__AUSGANGSTEXT__:
________________________

Das Bundesverwaltungsgericht hat entschieden, dass die Klärung der Identität im Einbürgerungsrecht in Ausnahmefällen auch ohne amtliche Ausweispapiere möglich ist.
Das Bundesverwaltungsgericht hat mit Urteil vom 23. September 2020 (BVerwG 1 C 36.19) entschieden, dass in Fällen, in denen feststeht, dass amtliche Ausweispapiere nicht vorgelegt oder zumutbar vom Einbürgerungsbewerber beschafft werden können, die Klärung der Identität eines Einbürgerungsbewerbers im Sinne des § 10 Absatz 1 des Staatsangehörigkeitsgesetzes, auch auf andere Art, insbesondere durch Vorlage nichtamtlicher Dokumente, erfolgen kann.
Die Klägerin sei als Kleinkind in ein tibetisches Nonnenkloster aufgenommen worden und sei dort ordiniert worden. Sie ist nach ihren Angaben chinesische Staatsangehörige tibetischer Volkszugehörigkeit. Sie habe nur ihren Ordinationsname, ihr Geburtsname sei ihr nicht bekannt. Gleichzeitig gab sie an, dass sie keine Angehörigen kennen würde. Sie habe nie ein staatliches Identitätsdokument besessen. Ihr Geburtsdatum sei von den Nonnen geschätzt worden. Die Ausländerbehörde erteilte der Klägerin eine Niederlassungserlaubnis, nachdem ihr der Flüchtlingsstatus zuerkannt wurde.

________________________

Daten zur Seitensegmentierung:
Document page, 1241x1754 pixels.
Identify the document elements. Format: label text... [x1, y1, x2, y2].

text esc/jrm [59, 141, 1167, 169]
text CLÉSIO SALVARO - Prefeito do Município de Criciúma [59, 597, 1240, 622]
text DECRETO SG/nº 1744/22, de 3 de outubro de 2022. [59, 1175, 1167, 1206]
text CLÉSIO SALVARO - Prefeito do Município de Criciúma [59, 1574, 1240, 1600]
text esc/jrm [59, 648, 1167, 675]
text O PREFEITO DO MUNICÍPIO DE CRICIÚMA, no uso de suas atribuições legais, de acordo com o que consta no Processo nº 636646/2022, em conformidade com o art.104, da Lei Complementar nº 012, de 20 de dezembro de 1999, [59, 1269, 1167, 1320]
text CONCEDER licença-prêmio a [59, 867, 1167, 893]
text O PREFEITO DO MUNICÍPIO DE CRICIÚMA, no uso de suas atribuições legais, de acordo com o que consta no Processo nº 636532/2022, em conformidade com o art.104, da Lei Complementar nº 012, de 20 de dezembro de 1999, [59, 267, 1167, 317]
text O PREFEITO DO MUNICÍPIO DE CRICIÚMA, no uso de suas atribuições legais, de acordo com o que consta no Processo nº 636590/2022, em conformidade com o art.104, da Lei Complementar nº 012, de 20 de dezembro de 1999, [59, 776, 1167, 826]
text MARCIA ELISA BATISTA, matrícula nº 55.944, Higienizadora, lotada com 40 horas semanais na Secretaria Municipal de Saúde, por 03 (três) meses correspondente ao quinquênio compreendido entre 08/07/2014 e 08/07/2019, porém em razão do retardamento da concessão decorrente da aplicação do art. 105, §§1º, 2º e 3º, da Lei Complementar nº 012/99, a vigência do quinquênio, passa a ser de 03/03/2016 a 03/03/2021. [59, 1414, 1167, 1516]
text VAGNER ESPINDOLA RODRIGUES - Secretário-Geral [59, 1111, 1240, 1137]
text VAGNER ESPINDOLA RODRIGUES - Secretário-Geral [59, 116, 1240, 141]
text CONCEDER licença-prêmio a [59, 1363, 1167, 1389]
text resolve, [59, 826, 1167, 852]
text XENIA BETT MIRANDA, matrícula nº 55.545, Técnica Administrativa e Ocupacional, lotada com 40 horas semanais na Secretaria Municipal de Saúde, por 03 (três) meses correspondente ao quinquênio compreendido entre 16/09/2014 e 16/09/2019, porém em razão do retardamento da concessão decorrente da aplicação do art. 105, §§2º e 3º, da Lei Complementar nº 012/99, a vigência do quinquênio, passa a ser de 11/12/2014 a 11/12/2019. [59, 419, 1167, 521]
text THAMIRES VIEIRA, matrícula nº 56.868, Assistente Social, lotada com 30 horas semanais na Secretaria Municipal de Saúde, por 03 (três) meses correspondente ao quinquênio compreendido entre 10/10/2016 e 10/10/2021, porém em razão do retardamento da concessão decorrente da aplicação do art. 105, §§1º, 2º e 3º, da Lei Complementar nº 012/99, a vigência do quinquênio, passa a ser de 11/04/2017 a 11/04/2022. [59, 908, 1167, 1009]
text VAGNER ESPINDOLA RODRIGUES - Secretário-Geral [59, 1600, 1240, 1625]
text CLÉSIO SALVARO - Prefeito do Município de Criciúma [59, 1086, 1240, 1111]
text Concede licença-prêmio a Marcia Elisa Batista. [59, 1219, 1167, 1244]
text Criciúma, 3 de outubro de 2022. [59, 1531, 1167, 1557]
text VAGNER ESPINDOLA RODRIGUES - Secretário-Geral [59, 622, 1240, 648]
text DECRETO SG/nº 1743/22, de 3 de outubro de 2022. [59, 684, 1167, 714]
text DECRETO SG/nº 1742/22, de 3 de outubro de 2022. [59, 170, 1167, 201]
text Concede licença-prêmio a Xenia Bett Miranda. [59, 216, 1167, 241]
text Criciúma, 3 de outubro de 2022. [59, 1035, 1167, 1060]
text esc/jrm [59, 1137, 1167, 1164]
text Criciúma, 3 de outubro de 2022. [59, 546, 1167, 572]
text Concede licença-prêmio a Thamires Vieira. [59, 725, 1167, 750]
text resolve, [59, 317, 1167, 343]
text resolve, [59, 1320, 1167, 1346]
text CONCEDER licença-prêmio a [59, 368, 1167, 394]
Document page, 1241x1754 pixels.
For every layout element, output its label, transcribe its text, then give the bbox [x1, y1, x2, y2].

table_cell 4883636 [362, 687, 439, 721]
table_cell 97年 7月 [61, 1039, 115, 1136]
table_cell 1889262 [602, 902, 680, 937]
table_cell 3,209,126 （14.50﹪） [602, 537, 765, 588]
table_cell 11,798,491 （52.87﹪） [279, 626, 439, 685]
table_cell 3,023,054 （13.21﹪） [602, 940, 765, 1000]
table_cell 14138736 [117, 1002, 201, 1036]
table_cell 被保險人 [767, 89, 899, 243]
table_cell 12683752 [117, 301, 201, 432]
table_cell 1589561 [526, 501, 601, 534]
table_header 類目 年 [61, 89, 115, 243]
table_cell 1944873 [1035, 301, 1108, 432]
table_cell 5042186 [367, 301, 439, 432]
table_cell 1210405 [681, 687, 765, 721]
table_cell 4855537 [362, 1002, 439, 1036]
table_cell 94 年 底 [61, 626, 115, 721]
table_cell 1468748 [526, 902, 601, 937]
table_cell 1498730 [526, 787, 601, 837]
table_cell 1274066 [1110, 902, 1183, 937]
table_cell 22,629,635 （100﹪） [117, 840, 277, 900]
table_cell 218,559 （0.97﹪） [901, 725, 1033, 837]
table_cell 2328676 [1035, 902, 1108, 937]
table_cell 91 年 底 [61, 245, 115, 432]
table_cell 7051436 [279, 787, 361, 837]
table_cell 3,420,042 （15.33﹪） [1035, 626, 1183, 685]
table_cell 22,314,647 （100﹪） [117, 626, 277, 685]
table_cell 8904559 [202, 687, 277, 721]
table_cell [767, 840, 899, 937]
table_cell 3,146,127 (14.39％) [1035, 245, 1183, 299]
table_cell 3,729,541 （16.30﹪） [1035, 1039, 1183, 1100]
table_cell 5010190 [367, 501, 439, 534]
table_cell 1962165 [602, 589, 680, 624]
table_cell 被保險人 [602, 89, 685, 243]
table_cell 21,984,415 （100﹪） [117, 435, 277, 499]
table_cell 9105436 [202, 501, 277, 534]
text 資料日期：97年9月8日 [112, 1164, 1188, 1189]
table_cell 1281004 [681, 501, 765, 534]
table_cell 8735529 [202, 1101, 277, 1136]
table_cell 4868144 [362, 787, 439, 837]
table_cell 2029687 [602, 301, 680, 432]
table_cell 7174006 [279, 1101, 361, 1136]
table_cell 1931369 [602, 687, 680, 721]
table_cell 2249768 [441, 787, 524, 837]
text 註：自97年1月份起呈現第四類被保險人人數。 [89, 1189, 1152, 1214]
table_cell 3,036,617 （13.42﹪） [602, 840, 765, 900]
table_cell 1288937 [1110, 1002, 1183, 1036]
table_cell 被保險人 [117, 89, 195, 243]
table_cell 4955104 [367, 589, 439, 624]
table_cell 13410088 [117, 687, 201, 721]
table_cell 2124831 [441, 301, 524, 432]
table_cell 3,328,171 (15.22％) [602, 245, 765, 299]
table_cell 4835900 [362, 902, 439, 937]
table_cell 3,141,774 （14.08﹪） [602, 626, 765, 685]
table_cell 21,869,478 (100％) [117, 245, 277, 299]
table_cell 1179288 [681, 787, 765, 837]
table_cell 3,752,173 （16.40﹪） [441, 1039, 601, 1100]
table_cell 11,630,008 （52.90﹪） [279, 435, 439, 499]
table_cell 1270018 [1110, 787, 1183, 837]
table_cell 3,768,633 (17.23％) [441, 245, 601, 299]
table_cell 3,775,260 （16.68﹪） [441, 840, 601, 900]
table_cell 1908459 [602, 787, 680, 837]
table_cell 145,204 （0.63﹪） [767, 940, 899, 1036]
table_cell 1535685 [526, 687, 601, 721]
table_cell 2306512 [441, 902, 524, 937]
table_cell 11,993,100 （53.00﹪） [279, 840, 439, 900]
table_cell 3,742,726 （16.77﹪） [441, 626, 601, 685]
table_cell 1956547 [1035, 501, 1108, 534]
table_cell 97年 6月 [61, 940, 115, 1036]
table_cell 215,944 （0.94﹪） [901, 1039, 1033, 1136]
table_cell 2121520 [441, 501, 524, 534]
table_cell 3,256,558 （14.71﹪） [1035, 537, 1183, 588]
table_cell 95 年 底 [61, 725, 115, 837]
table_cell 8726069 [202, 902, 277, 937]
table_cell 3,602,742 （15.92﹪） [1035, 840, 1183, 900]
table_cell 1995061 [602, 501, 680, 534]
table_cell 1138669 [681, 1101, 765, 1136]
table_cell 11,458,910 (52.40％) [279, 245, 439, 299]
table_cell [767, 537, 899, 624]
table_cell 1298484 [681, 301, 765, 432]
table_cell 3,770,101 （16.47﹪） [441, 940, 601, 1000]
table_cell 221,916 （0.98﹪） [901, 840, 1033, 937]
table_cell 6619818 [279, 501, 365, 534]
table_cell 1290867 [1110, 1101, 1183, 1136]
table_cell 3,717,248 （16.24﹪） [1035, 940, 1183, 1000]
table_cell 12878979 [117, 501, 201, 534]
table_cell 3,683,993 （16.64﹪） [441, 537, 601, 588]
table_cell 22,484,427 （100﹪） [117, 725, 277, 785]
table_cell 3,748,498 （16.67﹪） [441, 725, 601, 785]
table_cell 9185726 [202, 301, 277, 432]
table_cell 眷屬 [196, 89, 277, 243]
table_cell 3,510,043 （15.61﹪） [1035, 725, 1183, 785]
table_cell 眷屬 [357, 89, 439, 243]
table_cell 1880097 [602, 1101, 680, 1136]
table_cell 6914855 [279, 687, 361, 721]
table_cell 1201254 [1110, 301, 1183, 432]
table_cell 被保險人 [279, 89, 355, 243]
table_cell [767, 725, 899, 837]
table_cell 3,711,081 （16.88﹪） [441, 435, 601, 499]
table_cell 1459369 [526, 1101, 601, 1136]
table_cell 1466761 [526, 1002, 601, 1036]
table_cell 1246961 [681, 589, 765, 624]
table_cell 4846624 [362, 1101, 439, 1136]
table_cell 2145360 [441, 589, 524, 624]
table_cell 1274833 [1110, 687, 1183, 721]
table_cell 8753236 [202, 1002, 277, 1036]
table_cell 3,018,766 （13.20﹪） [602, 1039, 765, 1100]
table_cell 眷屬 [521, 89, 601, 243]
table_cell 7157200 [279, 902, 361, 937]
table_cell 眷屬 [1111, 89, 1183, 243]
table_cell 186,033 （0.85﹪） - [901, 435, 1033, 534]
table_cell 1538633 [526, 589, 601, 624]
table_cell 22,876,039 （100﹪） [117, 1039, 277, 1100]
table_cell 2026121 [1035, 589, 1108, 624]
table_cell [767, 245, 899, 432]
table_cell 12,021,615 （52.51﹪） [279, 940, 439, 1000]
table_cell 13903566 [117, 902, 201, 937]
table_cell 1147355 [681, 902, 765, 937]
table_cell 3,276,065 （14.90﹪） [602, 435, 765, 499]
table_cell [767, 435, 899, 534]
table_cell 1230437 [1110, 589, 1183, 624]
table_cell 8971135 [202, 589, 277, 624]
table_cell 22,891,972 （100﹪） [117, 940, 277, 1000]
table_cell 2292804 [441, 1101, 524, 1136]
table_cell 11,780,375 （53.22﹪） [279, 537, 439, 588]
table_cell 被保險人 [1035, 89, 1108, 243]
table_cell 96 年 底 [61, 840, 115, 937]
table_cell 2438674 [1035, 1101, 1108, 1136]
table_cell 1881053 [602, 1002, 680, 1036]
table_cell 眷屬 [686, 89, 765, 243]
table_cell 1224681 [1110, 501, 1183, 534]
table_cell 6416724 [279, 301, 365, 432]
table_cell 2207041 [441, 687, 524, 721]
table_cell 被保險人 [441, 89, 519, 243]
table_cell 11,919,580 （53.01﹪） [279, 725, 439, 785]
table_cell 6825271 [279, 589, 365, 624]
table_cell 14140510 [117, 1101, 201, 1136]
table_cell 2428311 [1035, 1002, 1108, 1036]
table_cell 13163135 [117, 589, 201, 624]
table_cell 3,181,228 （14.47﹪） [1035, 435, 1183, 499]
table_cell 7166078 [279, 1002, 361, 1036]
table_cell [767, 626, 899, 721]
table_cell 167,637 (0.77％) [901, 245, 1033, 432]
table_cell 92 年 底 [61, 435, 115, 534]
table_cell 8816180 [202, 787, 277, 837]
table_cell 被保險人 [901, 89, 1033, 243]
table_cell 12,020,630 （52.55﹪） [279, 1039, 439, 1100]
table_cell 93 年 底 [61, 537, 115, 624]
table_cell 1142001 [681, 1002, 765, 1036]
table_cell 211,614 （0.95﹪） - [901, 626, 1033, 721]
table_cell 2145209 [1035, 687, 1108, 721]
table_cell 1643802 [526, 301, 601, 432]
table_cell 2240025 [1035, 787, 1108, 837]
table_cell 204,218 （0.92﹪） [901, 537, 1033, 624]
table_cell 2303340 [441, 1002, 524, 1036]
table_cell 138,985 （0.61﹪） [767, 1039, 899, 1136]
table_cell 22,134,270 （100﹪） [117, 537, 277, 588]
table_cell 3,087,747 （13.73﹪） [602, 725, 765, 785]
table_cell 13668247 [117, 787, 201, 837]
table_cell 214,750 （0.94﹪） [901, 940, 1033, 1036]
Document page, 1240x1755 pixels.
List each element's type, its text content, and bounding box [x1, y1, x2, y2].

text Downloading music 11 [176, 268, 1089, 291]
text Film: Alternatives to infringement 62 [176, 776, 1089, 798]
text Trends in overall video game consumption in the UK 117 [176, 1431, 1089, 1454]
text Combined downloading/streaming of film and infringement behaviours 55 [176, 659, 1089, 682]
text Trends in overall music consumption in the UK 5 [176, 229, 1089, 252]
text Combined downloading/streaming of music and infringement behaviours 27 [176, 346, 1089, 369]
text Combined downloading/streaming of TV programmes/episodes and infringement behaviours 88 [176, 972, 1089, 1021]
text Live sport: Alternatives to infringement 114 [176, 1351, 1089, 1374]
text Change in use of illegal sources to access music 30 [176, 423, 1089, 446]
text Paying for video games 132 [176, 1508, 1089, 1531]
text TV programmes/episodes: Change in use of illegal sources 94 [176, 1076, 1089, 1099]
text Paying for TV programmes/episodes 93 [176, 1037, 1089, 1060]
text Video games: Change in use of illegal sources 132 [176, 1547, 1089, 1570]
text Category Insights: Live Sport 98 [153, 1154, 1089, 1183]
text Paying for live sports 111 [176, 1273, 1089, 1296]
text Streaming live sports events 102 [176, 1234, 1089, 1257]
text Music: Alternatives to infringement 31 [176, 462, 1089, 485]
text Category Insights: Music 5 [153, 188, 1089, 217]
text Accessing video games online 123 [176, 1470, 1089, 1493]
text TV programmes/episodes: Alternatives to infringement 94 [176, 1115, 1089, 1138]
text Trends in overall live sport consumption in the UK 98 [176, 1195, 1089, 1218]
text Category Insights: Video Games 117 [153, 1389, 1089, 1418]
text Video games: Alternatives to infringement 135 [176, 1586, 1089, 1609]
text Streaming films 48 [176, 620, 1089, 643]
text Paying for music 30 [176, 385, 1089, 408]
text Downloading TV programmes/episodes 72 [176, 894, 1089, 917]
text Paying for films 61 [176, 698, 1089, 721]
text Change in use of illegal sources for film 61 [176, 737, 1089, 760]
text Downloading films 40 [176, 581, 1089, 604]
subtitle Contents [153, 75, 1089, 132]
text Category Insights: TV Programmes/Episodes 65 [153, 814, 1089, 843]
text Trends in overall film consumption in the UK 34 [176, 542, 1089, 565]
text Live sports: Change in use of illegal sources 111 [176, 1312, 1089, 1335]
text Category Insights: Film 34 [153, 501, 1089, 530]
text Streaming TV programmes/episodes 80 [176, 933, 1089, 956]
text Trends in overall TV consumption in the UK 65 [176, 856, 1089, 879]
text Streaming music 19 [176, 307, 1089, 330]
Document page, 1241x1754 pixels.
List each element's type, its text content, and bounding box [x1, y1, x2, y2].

________________________

__ZU ERLEDIGENDE AUFGABEN__:
1) An welchem Datum hat das Bundesverwaltungsgericht laut dem Text zur Identitätsklärung im Einbürgerungsrecht sein Urteil gefällt?
2) Führe den Text zur Identitätsklärung im Einbürgerungsrecht im Anschluss an seinen letzten Satz fort.

__ERGEBNISSE JE AUFGABE__:
1) Am 23. September 2020.

2)
Die Klägerin beantragte im September 2016 die Einbürgerung in Deutschland unter Beibehaltung der chinesischen Staatsangehörigkeit. Ihre Identität wies sie mit einer Bescheinigung des Klosters, einer Geburtsbestätigung des Büros des Repräsentanten Seiner Heiligkeit des Dalai Lama und eine Bestätigung des Vereins der Tibeter in Deutschland e.V. nach. Sowohl der Antrag als auch der Widerspruch hatten keinen Erfolg. Die daraufhin eingereichte Klage wurde vom Verwaltungsgericht (VG Stuttgart Urt. v. 20. September 2019 – 11 K 8033/18) abgewiesen. Da die Identität der Klägerin nicht geklärt sei, wäre eine Einbürgerung nicht möglich. Soweit kein gültiger und anerkannter ausländischer Pass oder Passersatz vorläge, könne die Identität nur durch andere geeignete amtliche Dokumente nachgewiesen werden.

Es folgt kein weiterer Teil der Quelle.